Вспомнил Зиновия Гердта в роли Паниковского и улыбнулся. А что, похоже. С возрастом все больше начинаю походить и на Сократа. Во всяком случае, на то его описание, какое оставили нам древние. Говорят, он был на удивление уродлив. Но в отличие от великого грека, я научился идти на компромиссы и держать язык за зубами там, где предпочтительнее молчать. Его будут помнить всегда, меня забудут еще при жизни. Чтобы тебя забыли, умирать вовсе не обязательно.
Кое-где еще жива «деревенская» мода развешивать по стенам фотографии разных лет. Иной раз придешь в дом, где живут старики, и услышишь:
— Вот, батюшка, это мы в юности. Красивые, правда?
Конечно, красивые, кто же спорит. Молодые все красивые. И мы когда-то были такими. Куда все делось? Когда-то мы со школьными друзьями задавались вопросом, как сложится наше будущее, и каждому хотелось, чтобы оно было счастливым. Но годы кладут беспощадные мазки на наши лица, а грехи, злые, завистливые мысли и поступки добавляют морщин, седых волос и горьких складок у рта. Знающий грамоту времени легко прочитает по этим знакам истории наших жизней.
К счастью, глаза почти не меняются, часто оставаясь все такими же молодыми и жизнерадостными. Вот если глаза у человека какие-то безжизненные, потухшие, тогда совсем плохо. Глаза — зеркало души, и если она умирает, глаза становятся белесыми, точно кто-то обильно посыпает их солью.

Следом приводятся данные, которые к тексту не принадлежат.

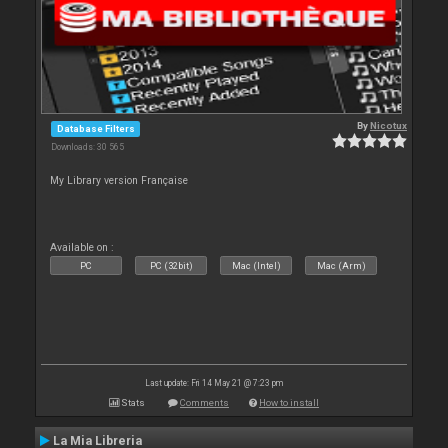
By
Nicotux
Database Filters
Downloads: 30 565
My Library version Française
Available on :
PC
PC (32bit)
Mac (Intel)
Mac (Arm)
Last update: Fri 14 May 21 @ 7:23 pm
Stats
Comments
How to install
La Mia Libreria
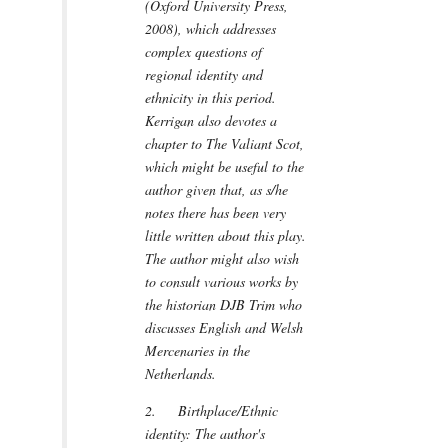
(Oxford University Press,
2008), which addresses
complex questions of
regional identity and
ethnicity in this period.
Kerrigan also devotes a
chapter to The Valiant Scot,
which might be useful to the
author given that, as s/he
notes there has been very
little written about this play.
The author might also wish
to consult various works by
the historian DJB Trim who
discusses English and Welsh
Mercenaries in the
Netherlands.
2. Birthplace/Ethnic
identity: The author's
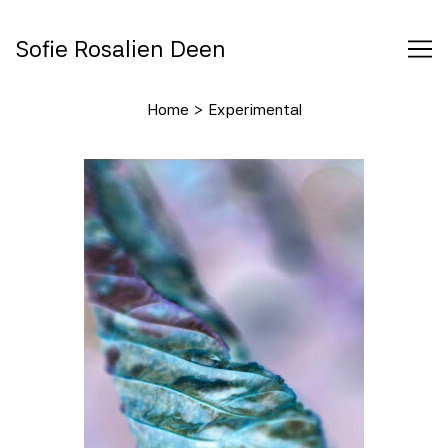
Skip
to
Sofie Rosalien Deen
Content
Home
>
Experimental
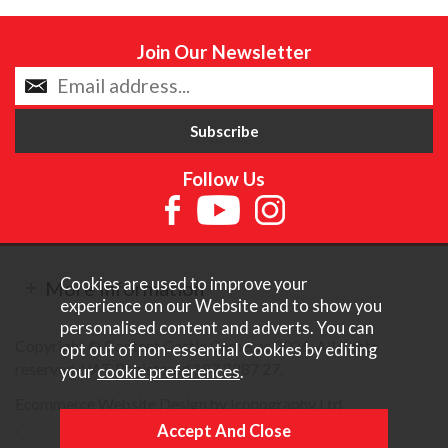
Join Our Newsletter
Follow Us
Cookies are used to improve your
More Information
experience on our Website and to show you
personalised content and adverts. You can
Copyright © Content Castle Cameras 2026. All rights
opt out of non-essential Cookies by editing
reserved. VAT Registered 187 3287 27.
your
cookie preferences
.
Ecommerce Website Design by Iconography Ltd
.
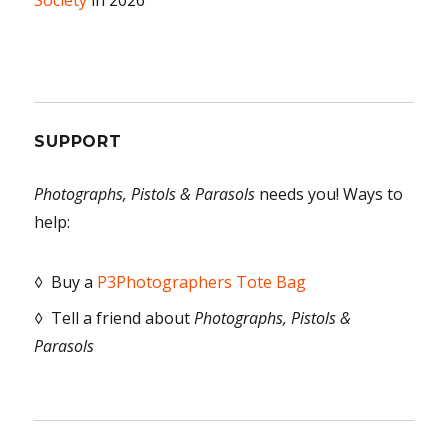
Society
in 2026
SUPPORT
Photographs, Pistols & Parasols
needs you! Ways to
help:
◊ Buy a
P3Photographers Tote Bag
◊ Tell a friend about
Photographs, Pistols &
Parasols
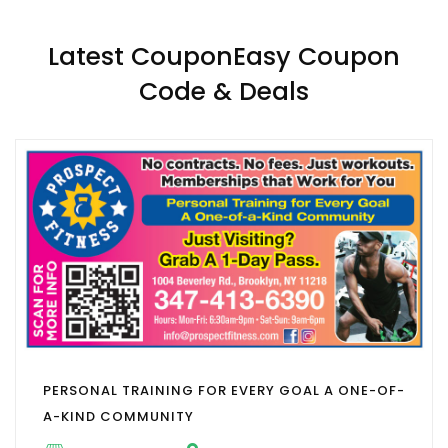
Latest CouponEasy Coupon
Code & Deals
PERSONAL TRAINING FOR EVERY GOAL A ONE-OF-
A-KIND COMMUNITY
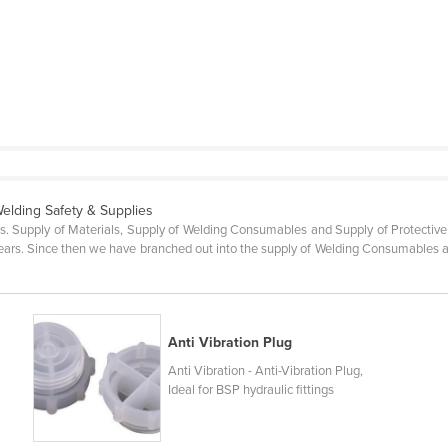
Welding Safety & Supplies
es. Supply of Materials, Supply of Welding Consumables and Supply of Protective
ars. Since then we have branched out into the supply of Welding Consumables an
Anti Vibration Plug
Anti Vibration - Anti-Vibration Plug,
Ideal for BSP hydraulic fittings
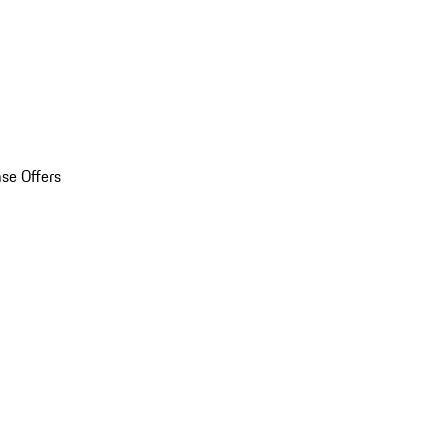
se Offers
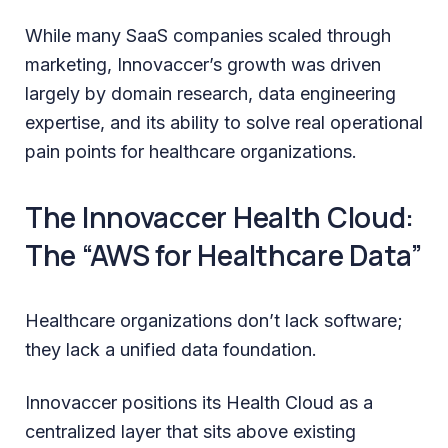
While many SaaS companies scaled through
marketing, Innovaccer’s growth was driven
largely by domain research, data engineering
expertise, and its ability to solve real operational
pain points for healthcare organizations.
The Innovaccer Health Cloud:
The “AWS for Healthcare Data”
Healthcare organizations don’t lack software;
they lack a unified data foundation.
Innovaccer positions its Health Cloud as a
centralized layer that sits above existing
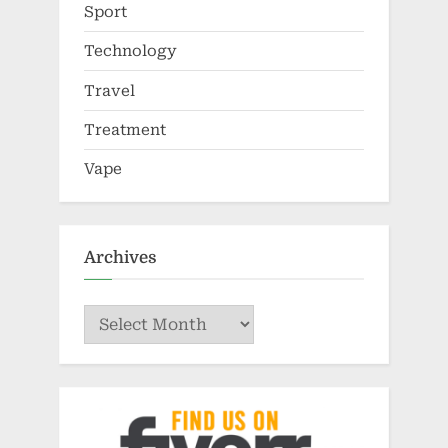
Sport
Technology
Travel
Treatment
Vape
Archives
Archives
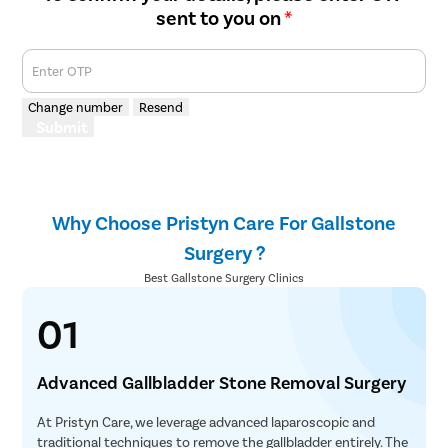
sent to you on
*
Enter OTP
Change number
Resend
Submit
Why Choose Pristyn Care For Gallstone
Surgery ?
Best Gallstone Surgery Clinics
01
Advanced Gallbladder Stone Removal Surgery
At Pristyn Care, we leverage advanced laparoscopic and
traditional techniques to remove the gallbladder entirely. The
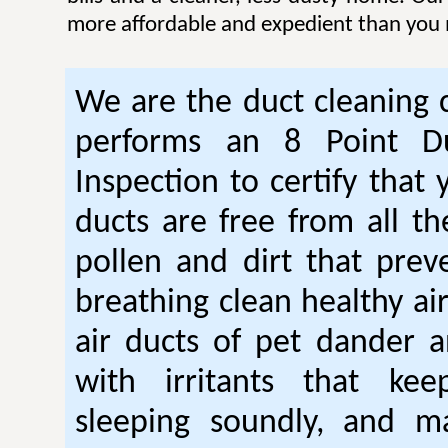
more affordable and expedient than you 
We are the duct cleaning
performs an 8 Point Du
Inspection to certify that 
ducts are free from all th
pollen and dirt that pre
breathing clean healthy ai
air ducts of pet dander a
with irritants that ke
sleeping soundly, and m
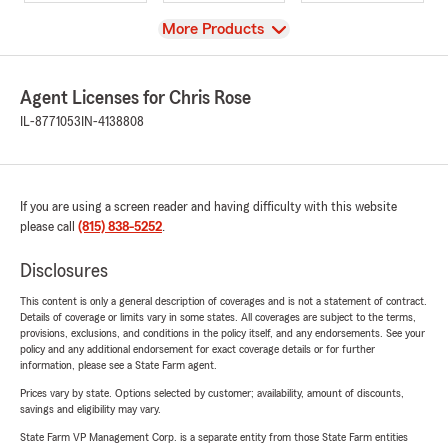
View
More Products
Agent Licenses for Chris Rose
IL-8771053
IN-4138808
If you are using a screen reader and having difficulty with this website
please call
(815) 838-5252
.
Disclosures
This content is only a general description of coverages and is not a statement of contract.
Details of coverage or limits vary in some states. All coverages are subject to the terms,
provisions, exclusions, and conditions in the policy itself, and any endorsements. See your
policy and any additional endorsement for exact coverage details or for further
information, please see a State Farm agent.
Prices vary by state. Options selected by customer; availability, amount of discounts,
savings and eligibility may vary.
State Farm VP Management Corp. is a separate entity from those State Farm entities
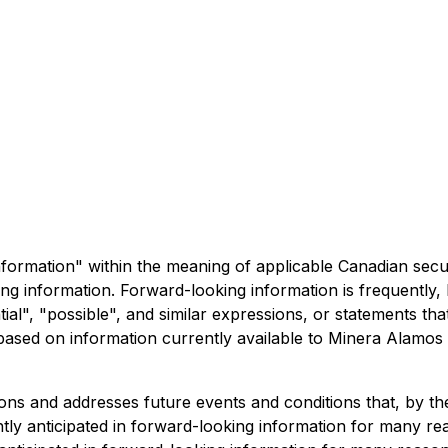
formation" within the meaning of applicable Canadian securit
king information. Forward-looking information is frequently,
tial", "possible", and similar expressions, or statements tha
 based on information currently available to Minera Alamo
s and addresses future events and conditions that, by thei
ently anticipated in forward-looking information for many r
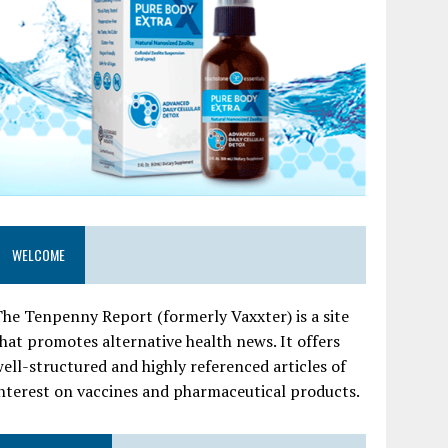
WELCOME
he Tenpenny Report (formerly Vaxxter) is a site
hat promotes alternative health news. It offers
ell-structured and highly referenced articles of
nterest on vaccines and pharmaceutical products.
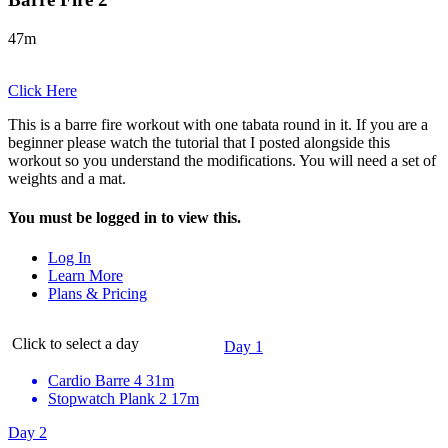
47m
Click Here
This is a barre fire workout with one tabata round in it. If you are a
beginner please watch the tutorial that I posted alongside this
workout so you understand the modifications. You will need a set of
weights and a mat.
You must be logged in to view this.
Log In
Learn More
Plans & Pricing
Click to select a day
Day 1
Cardio Barre 4
31m
Stopwatch Plank 2
17m
Day 2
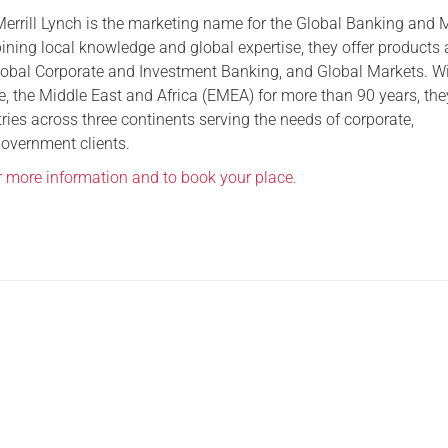
errill Lynch is the marketing name for the Global Banking and 
Serving Personnel
ning local knowledge and global expertise, they offer products
Female Veterans
lobal Corporate and Investment Banking, and Global Markets. W
e, the Middle East and Africa (EMEA) for more than 90 years, th
tries across three continents serving the needs of corporate,
government clients.
or more information and to book your place.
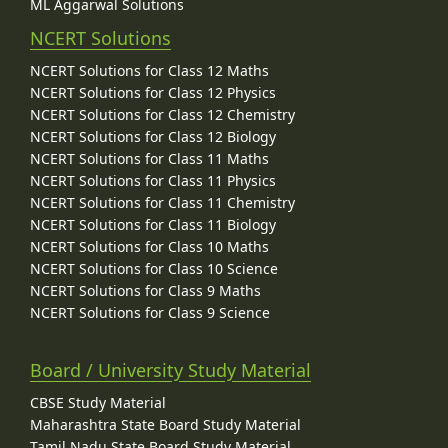
ML Aggarwal Solutions
NCERT Solutions
NCERT Solutions for Class 12 Maths
NCERT Solutions for Class 12 Physics
NCERT Solutions for Class 12 Chemistry
NCERT Solutions for Class 12 Biology
NCERT Solutions for Class 11 Maths
NCERT Solutions for Class 11 Physics
NCERT Solutions for Class 11 Chemistry
NCERT Solutions for Class 11 Biology
NCERT Solutions for Class 10 Maths
NCERT Solutions for Class 10 Science
NCERT Solutions for Class 9 Maths
NCERT Solutions for Class 9 Science
Board / University Study Material
CBSE Study Material
Maharashtra State Board Study Material
Tamil Nadu State Board Study Material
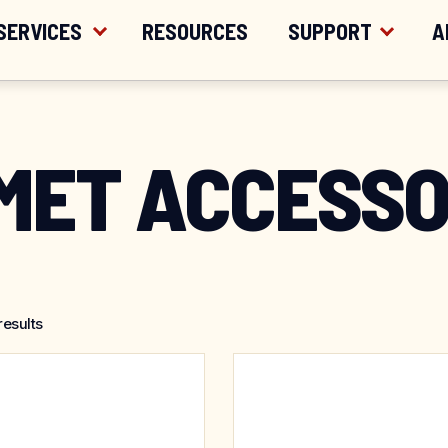
ER $200
SERVICES
RESOURCES
SUPPORT
A
MET ACCESSO
results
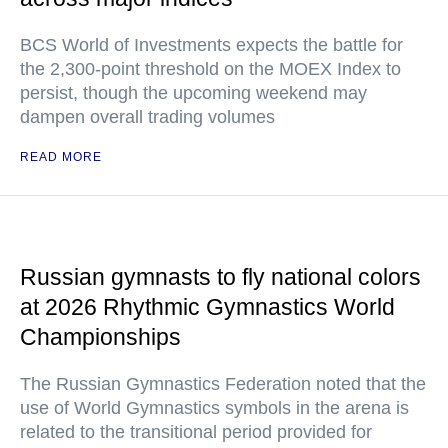
BCS World of Investments expects the battle for
the 2,300-point threshold on the MOEX Index to
persist, though the upcoming weekend may
dampen overall trading volumes
READ MORE
Russian gymnasts to fly national colors
at 2026 Rhythmic Gymnastics World
Championships
The Russian Gymnastics Federation noted that the
use of World Gymnastics symbols in the arena is
related to the transitional period provided for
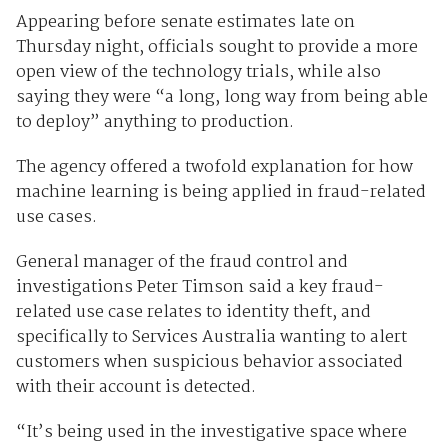
Appearing before senate estimates late on
Thursday night, officials sought to provide a more
open view of the technology trials, while also
saying they were “a long, long way from being able
to deploy” anything to production.
The agency offered a twofold explanation for how
machine learning is being applied in fraud-related
use cases.
General manager of the fraud control and
investigations Peter Timson said a key fraud-
related use case relates to identity theft, and
specifically to Services Australia wanting to alert
customers when suspicious behavior associated
with their account is detected.
“It’s being used in the investigative space where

Душа с самого начала жизни готовится к вечности. Набираясь опыта и житейской мудрости, она обязана взрослеть и при этом держаться как можно дальше от греха, он для нее смертельно опасен.
Куда уходит юность, наши надежды, мечты? Ведь все это мне не приснилось, это было с нами на самом деле, было, и фотографии — немые свидетели той чудесной поры, о которой потом вспоминаем всю оставшуюся жизнь. Но и ошибки, преступления, подлость, предательства, совершенные тогда, тоже вспоминаются и переживаются долгие годы.
Мы начинаем, полные надежд, а оканчиваем нередко в больницах, порой — от водки, наркотиков, одинокой старости, неизлечимой болезни… И всегда это боль, и неизменно — страх. Любовь — вот что убивает страх. Но где взять ее, эту самую любовь? Она рождается в детстве, она с тобой в юности и продолжается до самой старости. Любовь последует за тобою и в вечность, если не растеряешь ее на своем пути.